[[ Page excerpt open ]]

Assessment of models for calculating the hydrodynamic radius of intrinsically disordered proteins

Abstract

Diffusion measurements by pulsed-field gradient NMR and fluorescence correlation spectroscopy can be used to probe the hydrodynamic radius of proteins, which contains information about the overall dimension of a protein in solution. The comparison of this value with structural models of intrinsically disordered proteins is nonetheless impaired by the uncertainty of the accuracy of the methods for computing the hydrodynamic radius from atomic coordinates. To tackle this issue, we here build conformational ensembles of 11 intrinsically disordered proteins that we ensure are in agreement with measurements of compaction by small-angle x-ray scattering. We then use these ensembles to identify the forward model that more closely fits the radii derived from pulsed-field gradient NMR diffusion experiments. Of the models we examined, we find that the Kirkwood-Riseman equation provides the best description of the hydrodynamic radius probed by pulsed-field gradient NMR experiments. While some minor discrepancies remain, our results enable better use of measurements of the hydrodynamic radius in integrative modeling and for force field benchmarking and parameterization.

[[ Page excerpt closed ]]
[[ Data extracts open ]]

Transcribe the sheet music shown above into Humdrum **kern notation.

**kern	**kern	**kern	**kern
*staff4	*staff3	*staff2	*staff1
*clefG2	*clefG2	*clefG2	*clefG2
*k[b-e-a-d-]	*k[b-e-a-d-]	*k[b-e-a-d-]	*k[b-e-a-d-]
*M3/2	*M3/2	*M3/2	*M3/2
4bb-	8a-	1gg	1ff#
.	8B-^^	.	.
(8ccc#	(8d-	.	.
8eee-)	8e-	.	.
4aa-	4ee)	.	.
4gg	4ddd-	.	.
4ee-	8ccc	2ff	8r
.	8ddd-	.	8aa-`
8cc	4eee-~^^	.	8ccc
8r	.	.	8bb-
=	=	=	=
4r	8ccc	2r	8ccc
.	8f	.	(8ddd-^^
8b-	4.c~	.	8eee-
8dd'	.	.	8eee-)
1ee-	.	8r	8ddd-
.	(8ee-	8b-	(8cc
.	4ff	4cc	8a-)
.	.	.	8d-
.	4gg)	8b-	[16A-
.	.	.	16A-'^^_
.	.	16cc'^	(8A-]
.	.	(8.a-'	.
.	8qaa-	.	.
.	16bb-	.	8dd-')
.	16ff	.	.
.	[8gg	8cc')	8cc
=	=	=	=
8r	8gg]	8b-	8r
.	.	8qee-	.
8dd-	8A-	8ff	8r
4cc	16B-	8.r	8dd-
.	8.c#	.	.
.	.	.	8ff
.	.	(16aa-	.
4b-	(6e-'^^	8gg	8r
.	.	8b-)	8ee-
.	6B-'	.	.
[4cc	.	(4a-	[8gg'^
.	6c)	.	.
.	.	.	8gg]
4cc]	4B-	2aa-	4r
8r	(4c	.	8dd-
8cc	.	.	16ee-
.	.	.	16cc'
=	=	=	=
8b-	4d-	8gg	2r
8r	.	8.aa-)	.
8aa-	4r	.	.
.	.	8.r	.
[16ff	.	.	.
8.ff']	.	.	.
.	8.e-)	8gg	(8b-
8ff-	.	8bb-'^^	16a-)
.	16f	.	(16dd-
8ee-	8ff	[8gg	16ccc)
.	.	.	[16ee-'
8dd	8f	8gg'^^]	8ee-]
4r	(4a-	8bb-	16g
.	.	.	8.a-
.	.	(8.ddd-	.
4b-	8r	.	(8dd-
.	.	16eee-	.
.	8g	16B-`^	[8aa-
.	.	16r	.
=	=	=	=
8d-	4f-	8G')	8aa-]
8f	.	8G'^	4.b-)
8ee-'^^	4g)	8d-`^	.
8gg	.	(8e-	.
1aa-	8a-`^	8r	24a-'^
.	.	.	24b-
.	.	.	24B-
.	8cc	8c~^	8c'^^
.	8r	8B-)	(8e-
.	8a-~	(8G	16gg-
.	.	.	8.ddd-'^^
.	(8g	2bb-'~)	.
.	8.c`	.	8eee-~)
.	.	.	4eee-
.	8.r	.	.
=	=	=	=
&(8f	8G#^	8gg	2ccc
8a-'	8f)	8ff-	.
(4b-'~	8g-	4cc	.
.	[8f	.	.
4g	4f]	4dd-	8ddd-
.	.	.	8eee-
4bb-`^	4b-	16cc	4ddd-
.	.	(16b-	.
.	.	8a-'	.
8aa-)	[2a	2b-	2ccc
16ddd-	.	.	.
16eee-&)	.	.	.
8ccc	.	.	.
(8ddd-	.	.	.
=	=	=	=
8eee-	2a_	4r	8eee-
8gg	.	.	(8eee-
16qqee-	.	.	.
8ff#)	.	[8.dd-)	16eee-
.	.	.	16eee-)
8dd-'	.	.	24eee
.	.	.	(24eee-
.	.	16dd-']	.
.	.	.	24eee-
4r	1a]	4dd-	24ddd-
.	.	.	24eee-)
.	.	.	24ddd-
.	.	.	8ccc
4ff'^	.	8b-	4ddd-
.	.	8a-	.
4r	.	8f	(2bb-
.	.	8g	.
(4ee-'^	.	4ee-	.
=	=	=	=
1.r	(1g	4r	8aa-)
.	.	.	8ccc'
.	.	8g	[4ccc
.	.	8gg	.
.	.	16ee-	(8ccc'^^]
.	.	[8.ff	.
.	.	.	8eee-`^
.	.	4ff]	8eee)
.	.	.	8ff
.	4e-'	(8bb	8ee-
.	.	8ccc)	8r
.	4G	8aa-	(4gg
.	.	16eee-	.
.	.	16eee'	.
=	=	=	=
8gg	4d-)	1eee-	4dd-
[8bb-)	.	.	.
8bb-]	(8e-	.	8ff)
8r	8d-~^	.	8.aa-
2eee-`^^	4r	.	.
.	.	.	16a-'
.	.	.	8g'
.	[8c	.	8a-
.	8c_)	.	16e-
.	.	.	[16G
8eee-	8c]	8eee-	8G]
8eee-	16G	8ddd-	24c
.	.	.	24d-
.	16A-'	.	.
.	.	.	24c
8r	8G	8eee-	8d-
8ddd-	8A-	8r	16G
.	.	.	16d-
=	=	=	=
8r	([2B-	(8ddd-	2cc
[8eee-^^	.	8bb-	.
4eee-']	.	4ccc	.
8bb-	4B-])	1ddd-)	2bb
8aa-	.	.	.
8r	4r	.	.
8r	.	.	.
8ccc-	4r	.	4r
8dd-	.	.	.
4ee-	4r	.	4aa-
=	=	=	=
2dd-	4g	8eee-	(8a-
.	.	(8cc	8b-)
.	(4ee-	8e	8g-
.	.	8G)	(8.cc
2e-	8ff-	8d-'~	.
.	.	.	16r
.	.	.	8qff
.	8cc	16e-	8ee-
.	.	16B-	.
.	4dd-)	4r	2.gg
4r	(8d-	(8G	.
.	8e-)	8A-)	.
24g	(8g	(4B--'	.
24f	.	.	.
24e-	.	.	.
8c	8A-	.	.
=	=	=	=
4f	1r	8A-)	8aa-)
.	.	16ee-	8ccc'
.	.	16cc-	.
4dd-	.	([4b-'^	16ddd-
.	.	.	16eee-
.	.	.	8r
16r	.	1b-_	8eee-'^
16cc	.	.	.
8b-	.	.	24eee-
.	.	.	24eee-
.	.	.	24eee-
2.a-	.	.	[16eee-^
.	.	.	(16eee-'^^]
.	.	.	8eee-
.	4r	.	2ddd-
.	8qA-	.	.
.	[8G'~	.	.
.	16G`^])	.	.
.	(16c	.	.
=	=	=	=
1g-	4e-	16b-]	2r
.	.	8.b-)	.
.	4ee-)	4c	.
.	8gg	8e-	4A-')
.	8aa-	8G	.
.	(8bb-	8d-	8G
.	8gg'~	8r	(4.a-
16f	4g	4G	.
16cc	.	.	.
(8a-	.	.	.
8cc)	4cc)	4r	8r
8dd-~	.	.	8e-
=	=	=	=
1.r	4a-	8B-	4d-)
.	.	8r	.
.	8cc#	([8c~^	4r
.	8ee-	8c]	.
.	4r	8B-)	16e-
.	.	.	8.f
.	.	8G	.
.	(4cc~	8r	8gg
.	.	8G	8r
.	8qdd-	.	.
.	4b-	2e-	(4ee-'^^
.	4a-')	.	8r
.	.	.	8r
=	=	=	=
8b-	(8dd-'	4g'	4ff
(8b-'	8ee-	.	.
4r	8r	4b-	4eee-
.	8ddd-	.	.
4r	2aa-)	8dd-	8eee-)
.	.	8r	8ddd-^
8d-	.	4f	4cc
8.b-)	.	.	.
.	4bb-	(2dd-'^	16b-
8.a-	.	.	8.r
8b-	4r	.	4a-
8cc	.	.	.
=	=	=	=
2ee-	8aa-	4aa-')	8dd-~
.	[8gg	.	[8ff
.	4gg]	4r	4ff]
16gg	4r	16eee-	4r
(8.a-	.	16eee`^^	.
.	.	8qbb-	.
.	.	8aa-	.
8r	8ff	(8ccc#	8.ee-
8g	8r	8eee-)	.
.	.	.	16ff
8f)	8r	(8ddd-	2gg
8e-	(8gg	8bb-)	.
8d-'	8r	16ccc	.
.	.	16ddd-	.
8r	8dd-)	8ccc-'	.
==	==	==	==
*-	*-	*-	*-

[[ Data extracts closed ]]

● **What to produce**
According to the abstract, which of the examined models best describes the hydrodynamic radius probed by pulsed-field gradient NMR experiments? These data originate from a separate source.

● **Solution to this exercise**
The Kirkwood-Riseman equation.